Dibich: SOM’s mission is to educate leaders for business and society. This mission resonated with me because I believe that the promise of economic activity is to produce a rising tide that lifts all boats. Business leaders have a responsibility to society, and SOM strives to educate its students as broadly as possible. This sort of education is ideal for the entrepreneurial, intellectually curious, and community-minded future business leader.

Wang: I came to business school to broaden my horizon, gain exposure to various industries, and build a strong global network. SOM is a magical place where everyone I talked to while applying was deliberately eager to come. I wanted to be part of a community where I felt a strong sense of belonging during my MBA, as well as post-MBA. I knew it was a community where I would find many people who shared similar values to mine and where we would learn from each other. More importantly, I felt strong support and welcome from faculty members, current students, and alumni. Last, the easy access to classes at other Yale graduate schools will help me become a well-rounded business leader.

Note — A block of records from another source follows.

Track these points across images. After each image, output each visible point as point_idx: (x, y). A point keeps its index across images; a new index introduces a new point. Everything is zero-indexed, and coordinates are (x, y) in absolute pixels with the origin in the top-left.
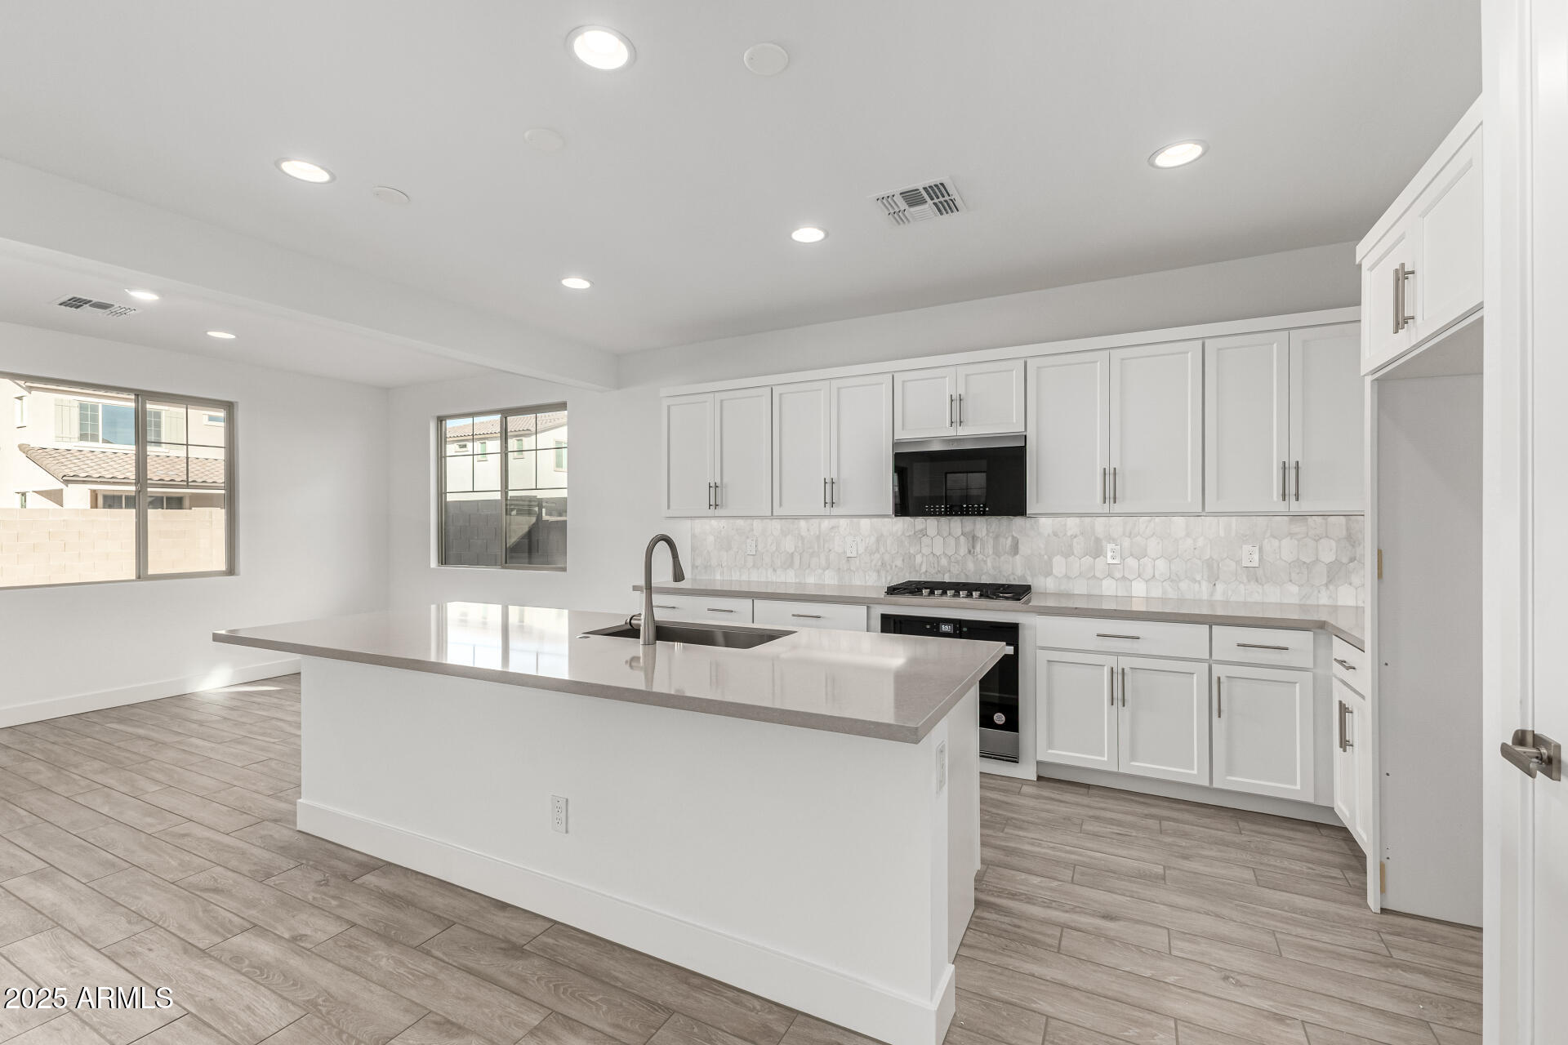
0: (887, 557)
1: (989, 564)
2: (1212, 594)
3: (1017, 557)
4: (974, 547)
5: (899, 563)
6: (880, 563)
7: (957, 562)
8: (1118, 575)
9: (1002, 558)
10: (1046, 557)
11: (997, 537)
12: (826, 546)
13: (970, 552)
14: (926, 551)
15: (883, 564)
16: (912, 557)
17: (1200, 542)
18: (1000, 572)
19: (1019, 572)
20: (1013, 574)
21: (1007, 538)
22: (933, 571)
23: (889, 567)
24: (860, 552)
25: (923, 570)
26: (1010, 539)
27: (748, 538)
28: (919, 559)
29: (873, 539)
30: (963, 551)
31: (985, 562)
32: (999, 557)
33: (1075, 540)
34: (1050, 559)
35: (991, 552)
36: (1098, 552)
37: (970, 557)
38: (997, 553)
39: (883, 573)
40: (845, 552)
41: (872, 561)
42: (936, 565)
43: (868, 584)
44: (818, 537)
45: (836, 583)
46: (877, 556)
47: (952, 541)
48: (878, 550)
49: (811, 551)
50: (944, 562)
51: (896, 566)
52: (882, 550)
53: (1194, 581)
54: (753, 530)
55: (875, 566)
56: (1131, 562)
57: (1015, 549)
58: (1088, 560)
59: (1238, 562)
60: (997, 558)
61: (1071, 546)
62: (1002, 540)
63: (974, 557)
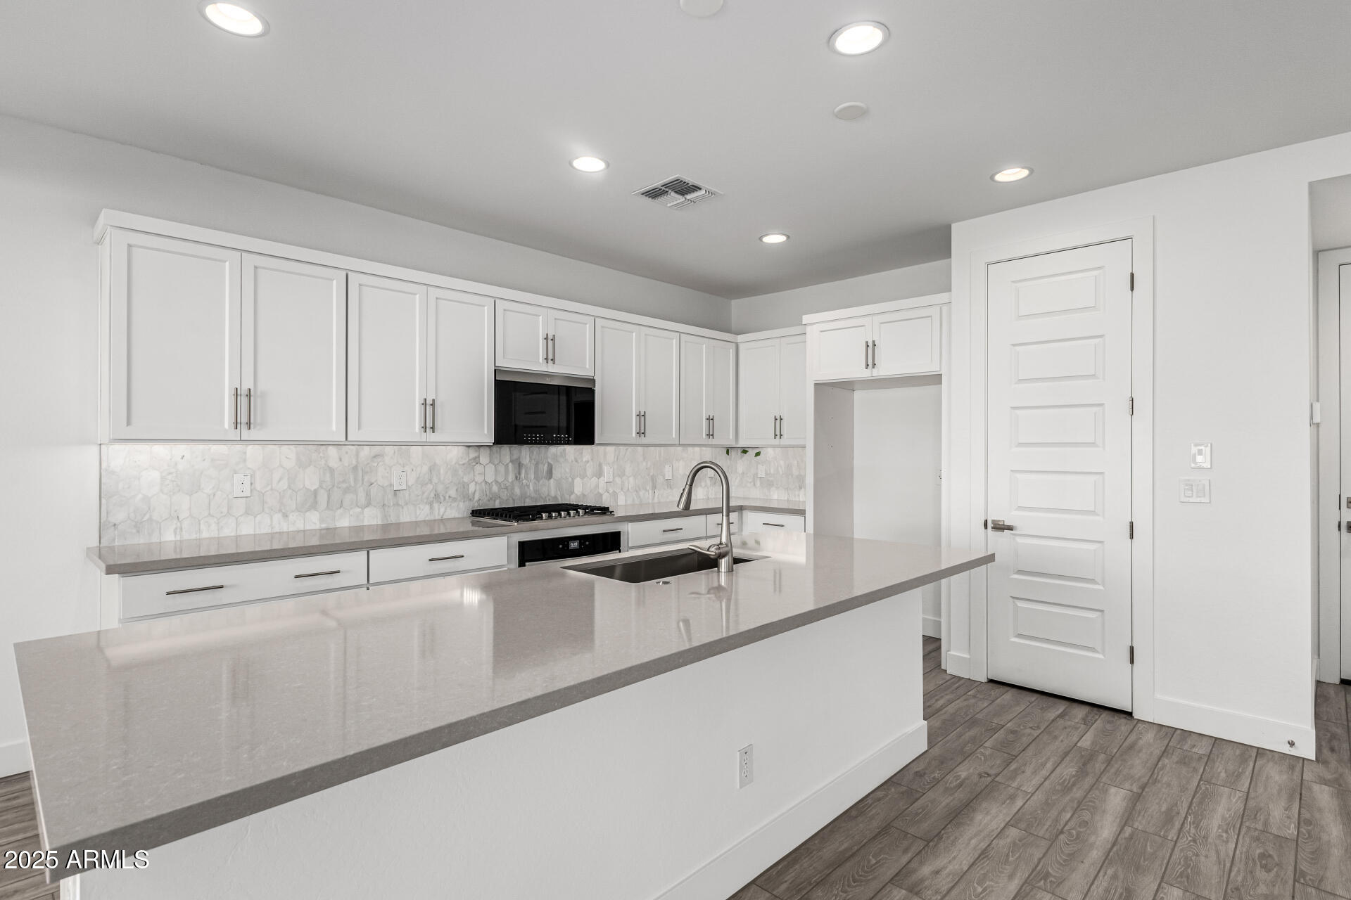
0: (440, 488)
1: (531, 488)
2: (653, 499)
3: (552, 480)
4: (520, 473)
5: (453, 493)
6: (432, 495)
7: (506, 488)
8: (611, 491)
9: (541, 482)
10: (570, 479)
11: (537, 464)
12: (366, 478)
13: (516, 478)
14: (479, 479)
15: (437, 496)
16: (465, 486)
17: (649, 464)
18: (539, 494)
19: (553, 494)
20: (548, 495)
21: (544, 465)
22: (485, 499)
23: (442, 498)
24: (410, 484)
25: (477, 498)
26: (546, 465)
27: (236, 472)
28: (472, 488)
29: (425, 469)
30: (511, 477)
31: (528, 486)
32: (539, 482)
33: (588, 465)
34: (573, 480)
35: (533, 477)
36: (599, 474)
37: (516, 484)
38: (537, 478)
39: (436, 505)
40: (391, 485)
41: (423, 493)
42: (488, 492)
43: (419, 519)
44: (355, 468)
45: (380, 523)
46: (430, 487)
47: (502, 469)
48: (430, 480)
49: (344, 485)
50: (495, 488)
51: (450, 497)
52: (435, 480)
53: (646, 490)
54: (245, 461)
55: (428, 498)
56: (618, 480)
57: (550, 473)
58: (594, 479)
59: (664, 477)
60: (537, 483)
61: (585, 470)
62: (540, 466)
63: (519, 482)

At SOM, I have been working on my startup, Sweetgum, which will enable individual contribution and reward in the global voluntary carbon market. We are creating a virtual world where players can develop, participate in, and receive rewards from individual carbon offset projects on the Ethereum blockchain using the platform’s utility token OCO. I have always had a strong passion in entrepreneurship. During my first year at SOM, I was highly involved in the Yale Startup community and participated in the Tsai CITY Accelerator. Currently, I am both a full-time student and full-time entrepreneur. I am actively learning in the blockchain and carbon credit space.

What do you hope to do post-MBA? What resources have you leveraged at SOM during your career pivot?

Tessmann: I am going into consulting with Bain & Company post-MBA. I wanted to continue to work on varied problems with big industry players while at a firm which values a sense of community and collaborative support. Bain seems like an excellent place to do those things. During my time at SOM, the education provided by the Consulting Club was critical to that success, and the support offered by the Veterans Club significantly eased the process.

Wang: I hope to learn more about strategic business decisions while delivering positive change to society post-MBA. Thus, I will be joining McKinsey’s New York office post-MBA. During my career pivot, many alumni kindly offered their time to help me get a better understanding about the work and the industry. I also leveraged our Consulting Club and Career Development Office for excellent training curricula, as well as peers who are from the consulting industry, to get to know the different perspectives about consulting and recruiting preparations.

What advice do you have for other veterans looking to pursue an MBA degree at SOM?

Tessmann: SOM is a great place for veterans to find a community of people who are also strongly interested in service to society, and I would strongly encourage applying. Reach out to the Veterans Club, and we will be happy to help you with the process!

Dibich: Two pieces of advice: First, veterans have a unique perspective to contribute to the classroom. Many veterans I know don’t think they’re Yale material, but they absolutely are. Yale SOM desires candidates with real experience, and veterans have a lot to offer. If you’re a veteran, reach out to me and let me know how I can help you. Second, when you arrive on campus, be sure to listen as much as you can. Your classmates have extraordinary backgrounds, stories, and experiences. You have an excellent, yet fleeting, opportunity to learn more about the world.

Wang: Get connected with our SOM Veterans Club and talk with people from similar backgrounds. Feel free to reach out to me at any time, as well!